Od początku kwietnia nie polecimy z Bydgoszczy bezpośrednio do stolicy Irlandii Dublina. RyanAir powodów swojej decyzji nie podał, a na dodatek kilka tygodni temu wygrał przetarg na świadczenie usług promocyjnych Województwa Kujawsko-Pomorskiego na kwotę ponad 33 mln zł przez trzy lata. Usługi promocyjne nieoficjalnie nazywa się dotowaniem linii lotniczych – a uzyskana kwota jest rekordowa.
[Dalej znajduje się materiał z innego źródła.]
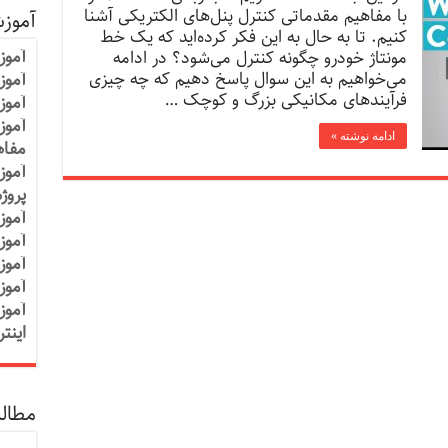
با مفاهیم مقدماتی کنترل پنل‌های الکتریکی آشنا
آموز
کنیم. تا به حال به این فکر کرده‌اید که یک خط
آموز
مونتاژ خودرو چگونه کنترل می‌شود؟ در ادامه
می‌خواهیم به این سوال پاسخ دهیم که چه چیزی
آموزش
فرآیند‌های مکانیکی بزرگ و کوچک …
آموز
آموز
ادامه نوشته »
مفاه
آموز
پروژ
آموز
آموز
آموز
آموز
آموز
اینت
مطالب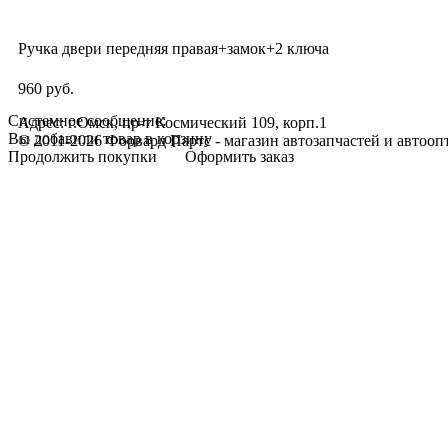
Ручка двери передняя правая+замок+2 ключа
960 руб.
Системное сообщение:
Адрес: г.Омск, пр-т Космический 109, корп.1
Вы добавили товар в корзину
© 2011-2026 Форвард Партс - магазин автозапчастей и автооп
Продолжить покупки
Оформить заказ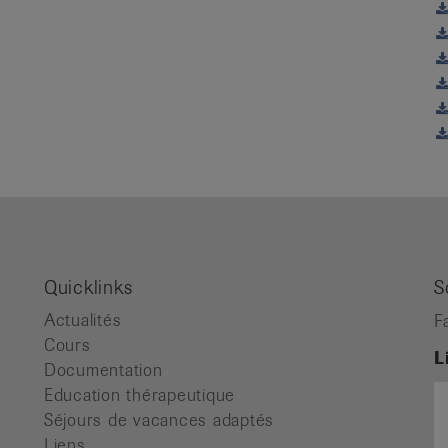
Quicklinks
S
Actualités
F
Cours
L
Documentation
Education thérapeutique
Séjours de vacances adaptés
Liens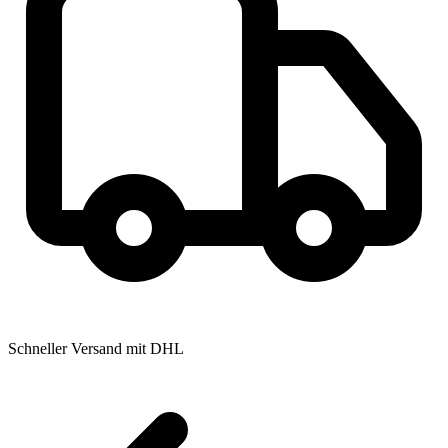
Schneller Versand mit DHL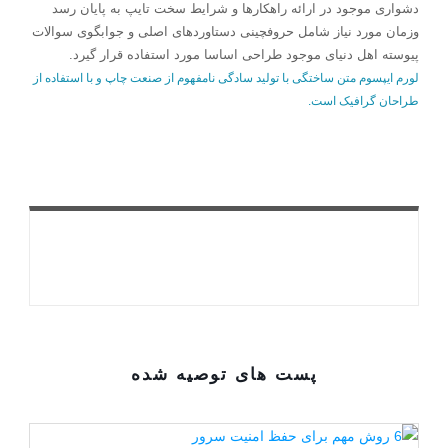
دشواری موجود در ارائه راهکارها و شرایط سخت تایپ به پایان رسد
وزمان مورد نیاز شامل حروفچینی دستاوردهای اصلی و جوابگوی سوالات
پیوسته اهل دنیای موجود طراحی اساسا مورد استفاده قرار گیرد.
لورم ایپسوم متن ساختگی با تولید سادگی نامفهوم از صنعت چاپ و با استفاده از
طراحان گرافیک است.
پست های توصیه شده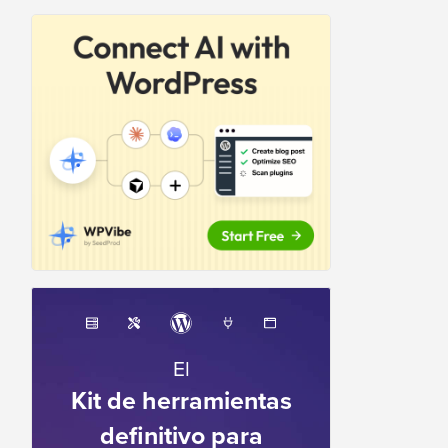
El
Kit de herramientas
definitivo para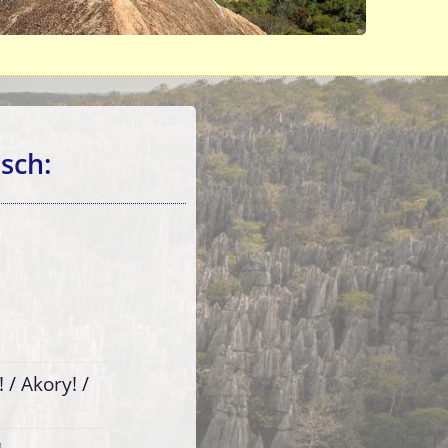
sch:
/ Akory! /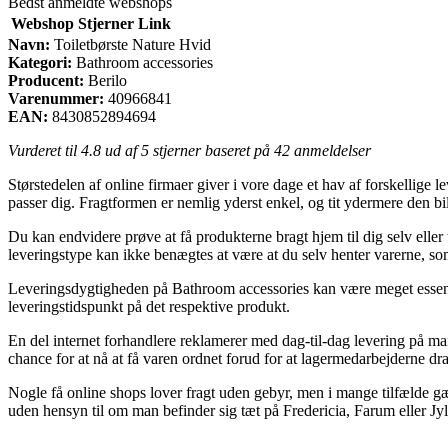
Bedst anmeldte webshops
Webshop
Stjerner
Link
Navn:
Toiletbørste Nature Hvid
Kategori:
Bathroom accessories
Producent:
Berilo
Varenummer:
40966841
EAN:
8430852894694
Vurderet til
4.8
ud af 5 stjerner baseret på
42
anmeldelser
Størstedelen af online firmaer giver i vore dage et hav af forskellige 
passer dig. Fragtformen er nemlig yderst enkel, og tit ydermere den bi
Du kan endvidere prøve at få produkterne bragt hjem til dig selv elle
leveringstype kan ikke benægtes at være at du selv henter varerne, s
Leveringsdygtigheden på Bathroom accessories kan være meget essentiel
leveringstidspunkt på det respektive produkt.
En del internet forhandlere reklamerer med dag-til-dag levering på man
chance for at nå at få varen ordnet forud for at lagermedarbejderne dr
Nogle få online shops lover fragt uden gebyr, men i mange tilfælde gæld
uden hensyn til om man befinder sig tæt på Fredericia, Farum eller Jyll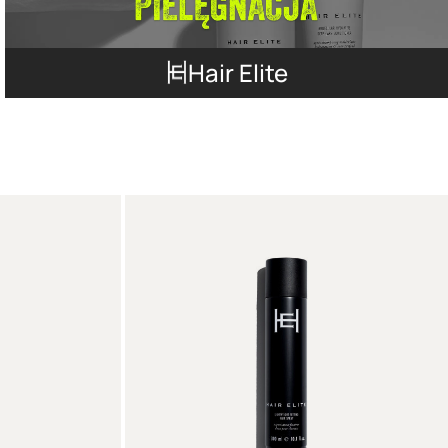
Hair Elite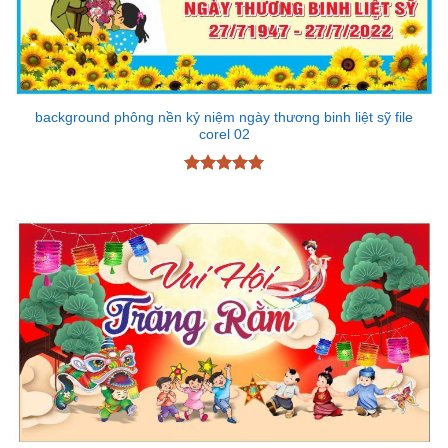
background phông nền kỷ niệm ngày thương binh liệt sỹ file
corel 02
Được xếp
hạng
5
5
sao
Niestety nie przejawia się to na poprawę oferty, a wręcz mamy jej pogorszenie z uwagi na skasowanie lotu do Dublina bez podania przyczyny i ewentualnej informacji o zamiarze jego reaktywacji w jakiejś przyszłości. RyanAir zlikwidował też loty z Lublina do Dublina, za to zwiększył tygodniową liczbę lotów do stolicy Irlandii ze Szczecina i Poznania.
RyanAir w sporze z Boeingiem
O RyanAir jest głośno ostatnio głównie z powodu sporu z amerykańskim producentem samolotów Boeingiem. Do końca kwietnia Boeing miał dostarczyć 57 samolotów typu 737 Max, Amerykanie ostatecznie zapowiedziały przekazanie 50 samolotów, ale kilka tygodni później – do końca czerwca, co mogło wpłynąć na decyzję o siatce połączeń RyanAir.
Samoloty Boeing 737 Max nie mają dobrej prasy – po dwóch katastrofach lotniczych z 2018 i 2019 roku ten model został na prawie dwa lata całkowicie wyeliminowany z ruchu lotniczego. Wiele linii lotniczych zrezygnowało z zakupów 737, a te co je kupiły starają się ich pozbyć. RyanAir ma inną politykę, bo liczy na tanie zakupy przy niskim popycie na 737 Max.